Wilco's Nels Cline: 'L.A. gets no respect as far as culture'
Before Wilco's Jeff Tweedy plucked guitarist Nels Cline out of the L.A. underground to join his Chicago rock 'n' roll collective, Cline was already something of an avant-garde legend. There was only one problem: Cline was broke.
In the early 2000s Cline was playing in six bands, according to his estimate. Locals who were into solo, improvisational jazz-rock guitar could find Cline regularly performing at downtown club The Smell (there were usually about 11 of us), a venue for which Cline was one of the earliest, most vocal supporters. He had turned down numerous invites to join various rock bands, instead performing in experimental outfits such as Carla Bozulich's Scarnella or with Mike Watt in jazz/punk/noise outfit Banyan.

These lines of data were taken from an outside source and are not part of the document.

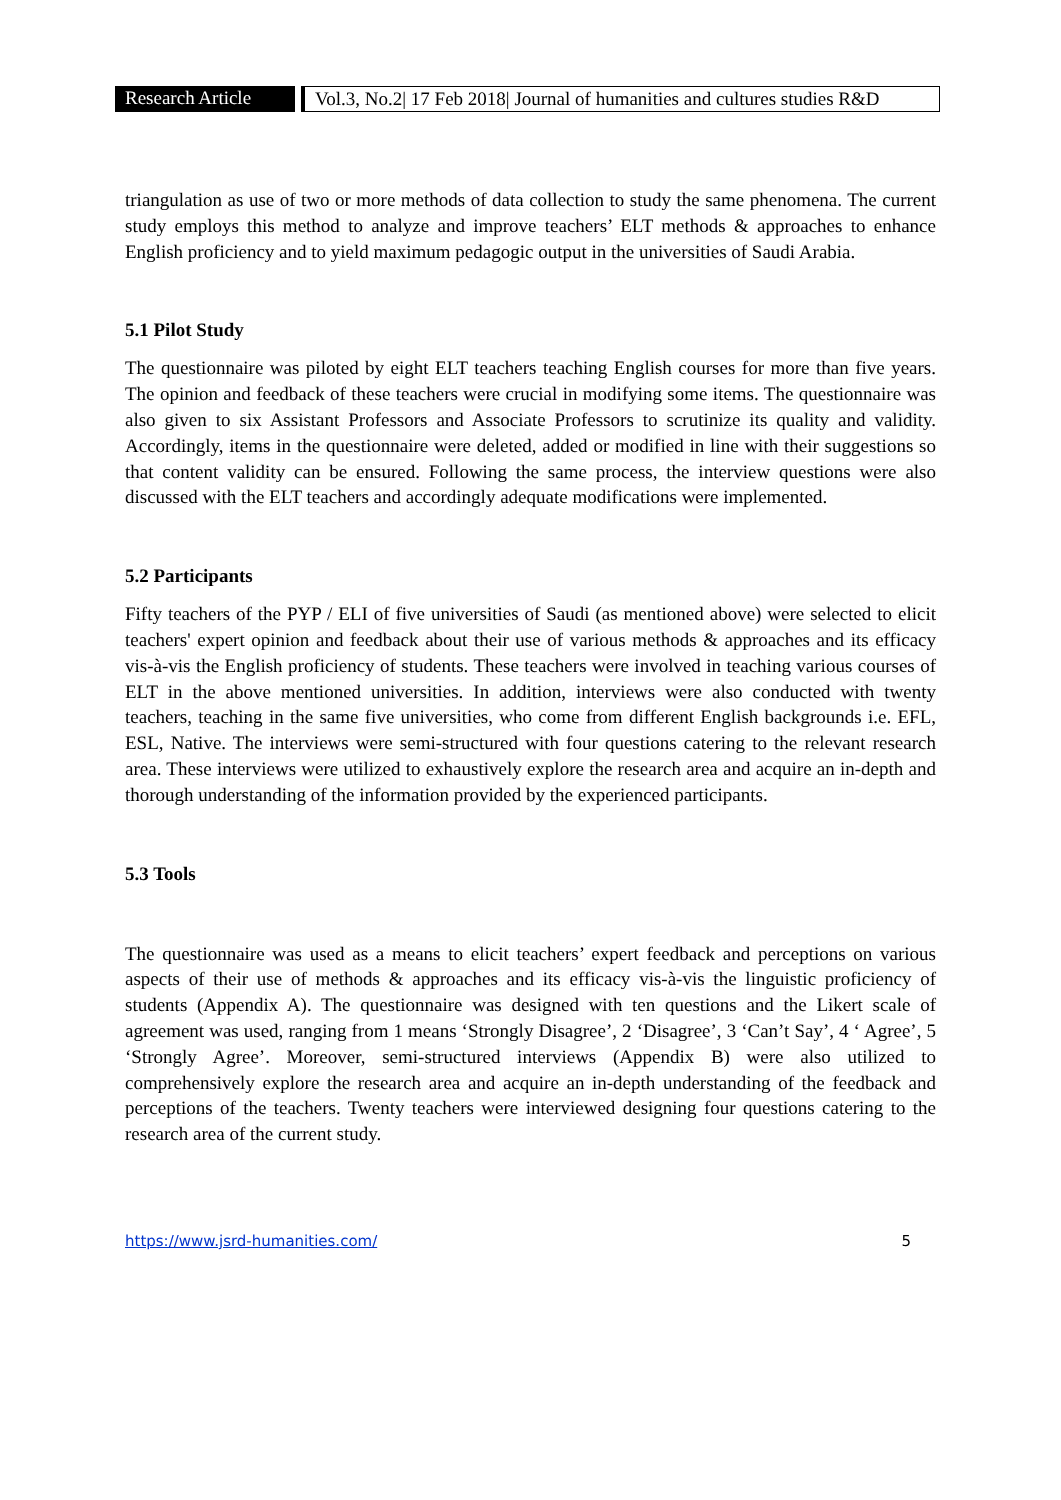Research Article
Vol.3, No.2| 17 Feb 2018| Journal of humanities and cultures studies R&D
triangulation as use of two or more methods of data collection to study the same phenomena. The current study employs this method to analyze and improve teachers’ ELT methods & approaches to enhance English proficiency and to yield maximum pedagogic output in the universities of Saudi Arabia.
5.1 Pilot Study
The questionnaire was piloted by eight ELT teachers teaching English courses for more than five years. The opinion and feedback of these teachers were crucial in modifying some items. The questionnaire was also given to six Assistant Professors and Associate Professors to scrutinize its quality and validity. Accordingly, items in the questionnaire were deleted, added or modified in line with their suggestions so that content validity can be ensured. Following the same process, the interview questions were also discussed with the ELT teachers and accordingly adequate modifications were implemented.
5.2 Participants
Fifty teachers of the PYP / ELI of five universities of Saudi (as mentioned above) were selected to elicit teachers' expert opinion and feedback about their use of various methods & approaches and its efficacy vis-à-vis the English proficiency of students. These teachers were involved in teaching various courses of ELT in the above mentioned universities. In addition, interviews were also conducted with twenty teachers, teaching in the same five universities, who come from different English backgrounds i.e. EFL, ESL, Native. The interviews were semi-structured with four questions catering to the relevant research area. These interviews were utilized to exhaustively explore the research area and acquire an in-depth and thorough understanding of the information provided by the experienced participants.
5.3 Tools
The questionnaire was used as a means to elicit teachers’ expert feedback and perceptions on various aspects of their use of methods & approaches and its efficacy vis-à-vis the linguistic proficiency of students (Appendix A). The questionnaire was designed with ten questions and the Likert scale of agreement was used, ranging from 1 means ‘Strongly Disagree’, 2 ‘Disagree’, 3 ‘Can’t Say’, 4 ‘ Agree’, 5 ‘Strongly Agree’. Moreover, semi-structured interviews (Appendix B) were also utilized to comprehensively explore the research area and acquire an in-depth understanding of the feedback and perceptions of the teachers. Twenty teachers were interviewed designing four questions catering to the research area of the current study.
https://www.jsrd-humanities.com/ 5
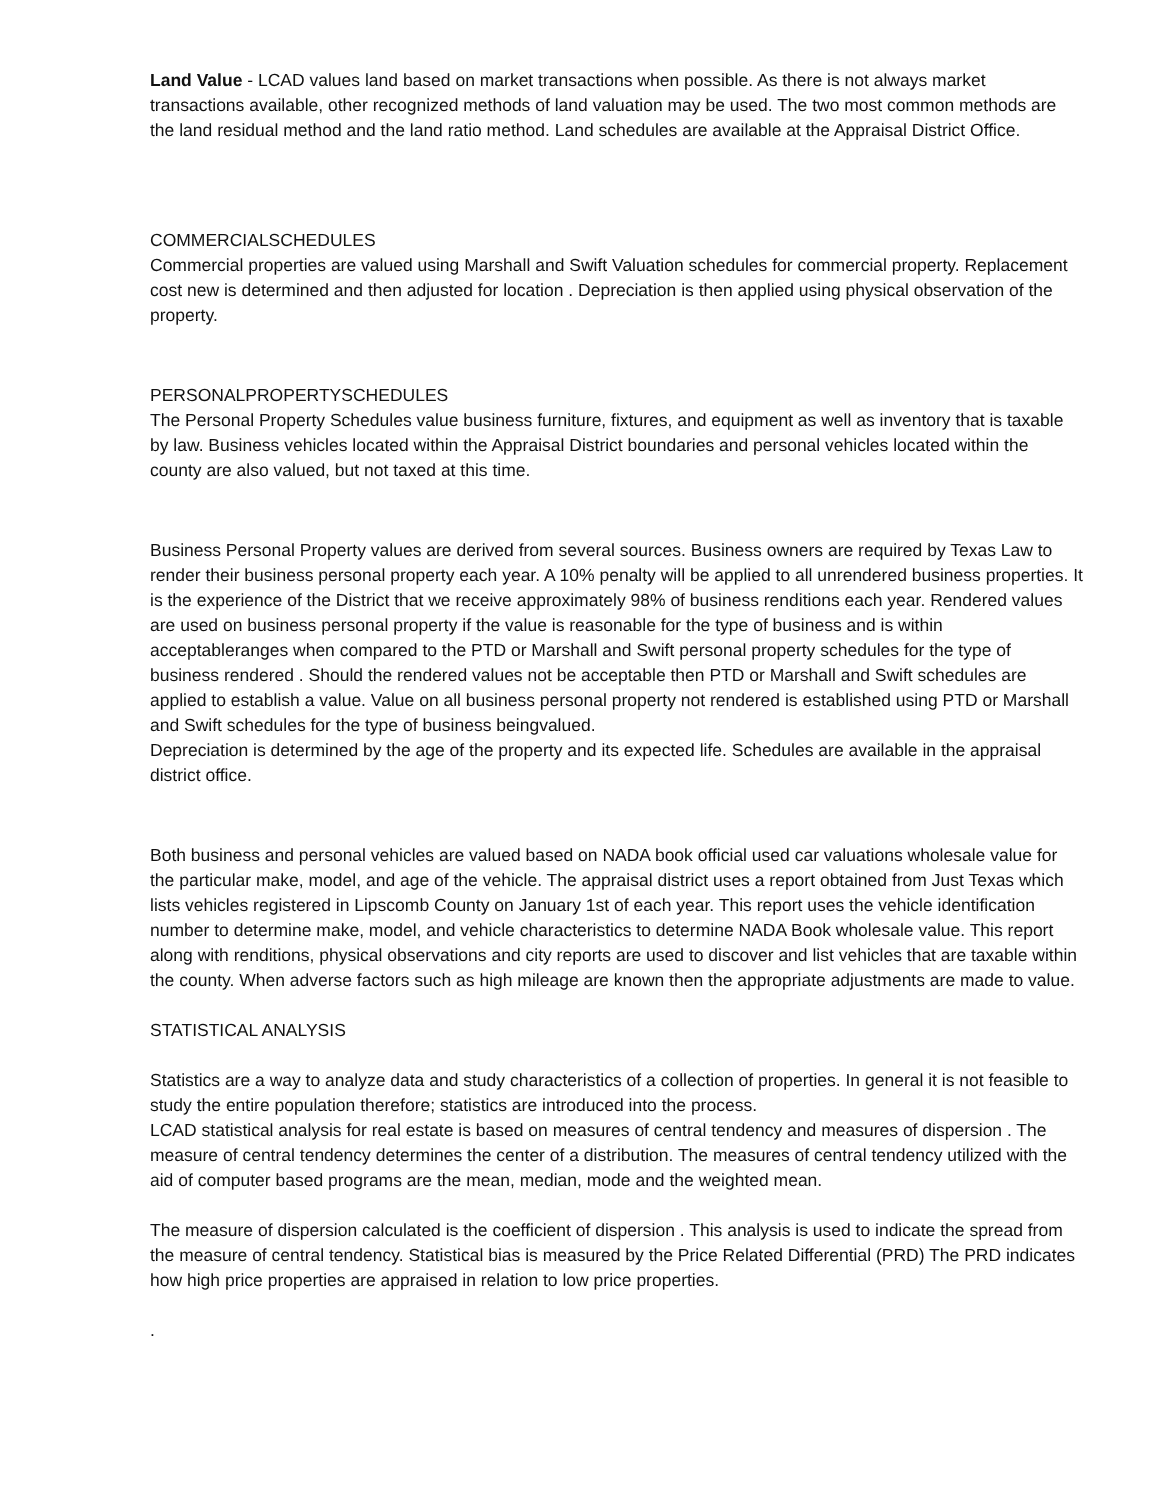Land Value - LCAD values land based on market transactions when possible. As there is not always market transactions available, other recognized methods of land valuation may be used. The two most common methods are the land residual method and the land ratio method. Land schedules are available at the Appraisal District Office.
COMMERCIALSCHEDULES
Commercial properties are valued using Marshall and Swift Valuation schedules for commercial property. Replacement cost new is determined and then adjusted for location . Depreciation is then applied using physical observation of the property.
PERSONALPROPERTYSCHEDULES
The Personal Property Schedules value business furniture, fixtures, and equipment as well as inventory that is taxable by law. Business vehicles located within the Appraisal District boundaries and personal vehicles located within the county are also valued, but not taxed at this time.
Business Personal Property values are derived from several sources. Business owners are required by Texas Law to render their business personal property each year. A 10% penalty will be applied to all unrendered business properties. It is the experience of the District that we receive approximately 98% of business renditions each year. Rendered values are used on business personal property if the value is reasonable for the type of business and is within acceptableranges when compared to the PTD or Marshall and Swift personal property schedules for the type of business rendered . Should the rendered values not be acceptable then PTD or Marshall and Swift schedules are applied to establish a value. Value on all business personal property not rendered is established using PTD or Marshall and Swift schedules for the type of business beingvalued.
Depreciation is determined by the age of the property and its expected life. Schedules are available in the appraisal district office.
Both business and personal vehicles are valued based on NADA book official used car valuations wholesale value for the particular make, model, and age of the vehicle. The appraisal district uses a report obtained from Just Texas which lists vehicles registered in Lipscomb County on January 1st of each year. This report uses the vehicle identification number to determine make, model, and vehicle characteristics to determine NADA Book wholesale value. This report along with renditions, physical observations and city reports are used to discover and list vehicles that are taxable within the county. When adverse factors such as high mileage are known then the appropriate adjustments are made to value.
STATISTICAL ANALYSIS
Statistics are a way to analyze data and study characteristics of a collection of properties. In general it is not feasible to study the entire population therefore; statistics are introduced into the process.
LCAD statistical analysis for real estate is based on measures of central tendency and measures of dispersion . The measure of central tendency determines the center of a distribution. The measures of central tendency utilized with the aid of computer based programs are the mean, median, mode and the weighted mean.
The measure of dispersion calculated is the coefficient of dispersion . This analysis is used to indicate the spread from the measure of central tendency. Statistical bias is measured by the Price Related Differential (PRD) The PRD indicates how high price properties are appraised in relation to low price properties.
.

As far as those band offers, Cline won't, he said, "enumerate," other than to say the bands weren't very interesting. How uninteresting? Penniless frustration was actually more appealing to Cline, who, at the time, was staring at the big 5-0.
"People think I was successful because I was making records and playing out all the time, but I was not making a living, not effectively," Cline said earlier this month. "Things became really strained in my life -- just the stress of trying to continue with this idea that it gets better tomorrow. When you’re about to turn 50 years old, that can feel like a delusion. I was going to go back to the workforce and get a day job. That’s when Jeff called me."
Story: Wilco is maturing, but it is not growing soft
Joining Wilco wasn't some slam-dunk, either. His then-partner Bozulich told him he would be insane not to, but while Cline had shared bills with the band, including 2002's All Tomorrow's Parties on the campus of UCLA, he wasn't all that familiar with the group. Yet Tweedy sent Cline an unmastered version of what would become the 2004 album "A Ghost is Born," which featured some of Wilco's fiercest guitar work, and Cline's ability to make a living as a musician was suddenly a late-blooming reality. Today, Cline lives in New York, is married to Cibo Mato's Yuka Honda and is in year eight of his Wilco tenure. The band on Tuesday will release "The Whole Love," which is Cline's third with the group.
"I really liked 'A Ghost is Born,'" Cline said. "I could really get with that record. If I had just heard (Wilco's 1995 debut) 'AM,' I would have wondered what I could contribute. That’s nothing against ‘AM.’ It’s just that it has a classic kind of rock sound, and I don’t think I’m the guy for that job."